*Excerpted text*

MRJ Toolkit support. Double-clickable QSI files, about box, etc.
More pleasing interface--menus, key shortcuts, image buttons?, etc.
QSI has been tested by me on a PowerComputing PowerBase 180 (MacOS 7.5.5,
8.0, & 8.1), a 9500/200 (with 7.5.5), a 7100/80 (with 7.5.3), and a
SGI O2 running IRIX 6.3. Java Virtual Machines (JVMs) are not the most
stable creatures yet. I cannot account for all platforms and JVM combinations.
Please try a different JVM if you are having troubles before contacting
me. See the JVM/QSI
comments page for the latest information.
QSI is a Java application, not an applet. It does not run in
a web browser! To use QSI, you need a Java Virtual Machine (JVM) capable
of running applications . For Mac users, I recommend MRJ
2.0, which will allow to to use the double-clickable application, but
you can try any JVM that can handle non-compressed zip archives. For SGI
users, you'll need the
latest JVM released by SGI. See my page on which
JVMs work with QSI. Java "portability" is relative still, I guess.
:) I'd like to hear of any other experiences with other JVMs.
Special Mac Instructions
QSI runs in a 512k memory partition, however, this is a bit misleading.
MRJ uses System memory for almost all Java operations, so this is where
you'll see the bite. In MacOS 8, this memory is grouped with QSI so you
can see how much it's really taking. Typical usage is 2-4 MB in my experience.
I know this takes a bunch away for Quaking, but it's the best I can do
right now with Java. Giving QSI more memory does nothing, so don't bother.
It might be possible to have QSI quit before Quake is launched, freeing
up some memory. If folks are interested in this option, drop me a line.

*Prompt*
Reproduce the passage from the QSI text verbatim, starting with "More pleasing interface--menus, key" and going on through "and JVM combinations.".

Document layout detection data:
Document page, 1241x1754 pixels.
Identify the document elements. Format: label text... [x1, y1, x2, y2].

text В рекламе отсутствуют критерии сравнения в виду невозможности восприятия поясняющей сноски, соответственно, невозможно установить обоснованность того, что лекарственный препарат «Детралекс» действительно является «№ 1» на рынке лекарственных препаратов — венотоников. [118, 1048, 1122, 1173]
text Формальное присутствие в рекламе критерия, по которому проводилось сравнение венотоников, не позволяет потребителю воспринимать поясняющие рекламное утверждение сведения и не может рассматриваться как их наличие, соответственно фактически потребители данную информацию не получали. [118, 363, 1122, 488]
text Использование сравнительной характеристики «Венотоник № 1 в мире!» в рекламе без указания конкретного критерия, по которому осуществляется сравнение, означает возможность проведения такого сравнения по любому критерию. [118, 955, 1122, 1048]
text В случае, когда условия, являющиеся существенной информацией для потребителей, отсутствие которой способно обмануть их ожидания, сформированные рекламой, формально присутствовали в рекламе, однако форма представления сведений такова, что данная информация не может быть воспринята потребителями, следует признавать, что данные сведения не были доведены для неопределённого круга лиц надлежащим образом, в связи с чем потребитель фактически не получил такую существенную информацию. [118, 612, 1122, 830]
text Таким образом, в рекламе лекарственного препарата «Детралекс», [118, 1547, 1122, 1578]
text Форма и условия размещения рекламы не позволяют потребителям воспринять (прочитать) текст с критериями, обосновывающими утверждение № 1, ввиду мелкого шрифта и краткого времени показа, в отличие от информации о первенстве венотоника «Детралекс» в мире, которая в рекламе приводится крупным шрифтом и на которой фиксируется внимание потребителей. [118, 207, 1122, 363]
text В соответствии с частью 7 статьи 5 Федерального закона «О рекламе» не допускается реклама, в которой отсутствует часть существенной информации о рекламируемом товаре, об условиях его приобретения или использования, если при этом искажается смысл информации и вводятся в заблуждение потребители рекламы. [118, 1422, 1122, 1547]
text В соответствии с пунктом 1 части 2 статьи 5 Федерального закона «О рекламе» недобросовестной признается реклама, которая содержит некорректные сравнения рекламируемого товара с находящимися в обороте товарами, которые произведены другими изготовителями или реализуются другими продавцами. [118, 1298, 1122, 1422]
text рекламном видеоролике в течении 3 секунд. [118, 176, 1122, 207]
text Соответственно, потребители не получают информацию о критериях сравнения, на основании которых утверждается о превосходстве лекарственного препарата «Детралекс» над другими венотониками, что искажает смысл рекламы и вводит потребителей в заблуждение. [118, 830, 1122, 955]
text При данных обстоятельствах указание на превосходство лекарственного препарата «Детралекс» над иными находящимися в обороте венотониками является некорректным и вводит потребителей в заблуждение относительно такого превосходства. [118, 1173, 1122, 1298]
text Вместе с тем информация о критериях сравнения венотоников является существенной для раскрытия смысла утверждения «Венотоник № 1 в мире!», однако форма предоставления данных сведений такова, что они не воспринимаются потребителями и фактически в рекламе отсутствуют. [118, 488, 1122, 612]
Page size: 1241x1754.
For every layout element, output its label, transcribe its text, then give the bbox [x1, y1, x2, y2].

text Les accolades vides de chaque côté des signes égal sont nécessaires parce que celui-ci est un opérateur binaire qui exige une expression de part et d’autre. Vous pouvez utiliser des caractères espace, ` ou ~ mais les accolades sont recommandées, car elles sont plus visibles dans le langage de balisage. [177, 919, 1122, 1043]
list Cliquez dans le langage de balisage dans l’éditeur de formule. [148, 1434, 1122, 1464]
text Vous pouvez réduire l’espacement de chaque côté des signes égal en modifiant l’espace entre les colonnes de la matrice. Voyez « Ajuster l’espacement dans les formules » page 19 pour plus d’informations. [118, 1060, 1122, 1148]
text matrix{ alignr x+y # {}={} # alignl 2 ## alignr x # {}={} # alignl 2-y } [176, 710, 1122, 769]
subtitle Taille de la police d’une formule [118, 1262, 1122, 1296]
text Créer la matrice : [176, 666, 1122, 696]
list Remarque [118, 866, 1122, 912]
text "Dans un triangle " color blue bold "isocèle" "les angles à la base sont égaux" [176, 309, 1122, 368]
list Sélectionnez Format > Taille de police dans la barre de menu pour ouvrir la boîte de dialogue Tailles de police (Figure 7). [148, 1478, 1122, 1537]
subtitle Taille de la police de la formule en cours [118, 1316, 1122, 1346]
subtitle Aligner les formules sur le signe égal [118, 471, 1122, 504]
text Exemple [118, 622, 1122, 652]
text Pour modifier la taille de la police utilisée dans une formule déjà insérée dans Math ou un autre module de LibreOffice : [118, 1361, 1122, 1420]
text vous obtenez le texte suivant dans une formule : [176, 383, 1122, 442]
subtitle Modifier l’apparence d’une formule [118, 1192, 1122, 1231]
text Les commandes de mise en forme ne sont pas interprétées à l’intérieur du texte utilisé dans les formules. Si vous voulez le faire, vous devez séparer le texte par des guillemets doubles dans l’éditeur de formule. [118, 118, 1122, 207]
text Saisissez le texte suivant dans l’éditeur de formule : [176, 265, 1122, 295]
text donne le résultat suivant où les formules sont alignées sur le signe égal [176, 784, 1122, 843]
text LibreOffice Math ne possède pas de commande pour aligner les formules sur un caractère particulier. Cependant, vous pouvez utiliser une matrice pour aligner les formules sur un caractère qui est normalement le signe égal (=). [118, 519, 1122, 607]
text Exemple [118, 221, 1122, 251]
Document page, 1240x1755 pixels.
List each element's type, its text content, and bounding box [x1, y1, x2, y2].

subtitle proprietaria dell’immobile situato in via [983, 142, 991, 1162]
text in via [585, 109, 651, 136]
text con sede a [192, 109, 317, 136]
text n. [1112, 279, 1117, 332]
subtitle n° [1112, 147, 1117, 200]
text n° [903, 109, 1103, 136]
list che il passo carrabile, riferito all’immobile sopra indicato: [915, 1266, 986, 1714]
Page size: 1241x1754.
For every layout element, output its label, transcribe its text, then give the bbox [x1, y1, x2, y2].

*Response for this exercise*
More pleasing interface--menus, key shortcuts, image buttons?, etc.
QSI has been tested by me on a PowerComputing PowerBase 180 (MacOS 7.5.5,
8.0, & 8.1), a 9500/200 (with 7.5.5), a 7100/80 (with 7.5.3), and a
SGI O2 running IRIX 6.3. Java Virtual Machines (JVMs) are not the most
stable creatures yet. I cannot account for all platforms and JVM combinations.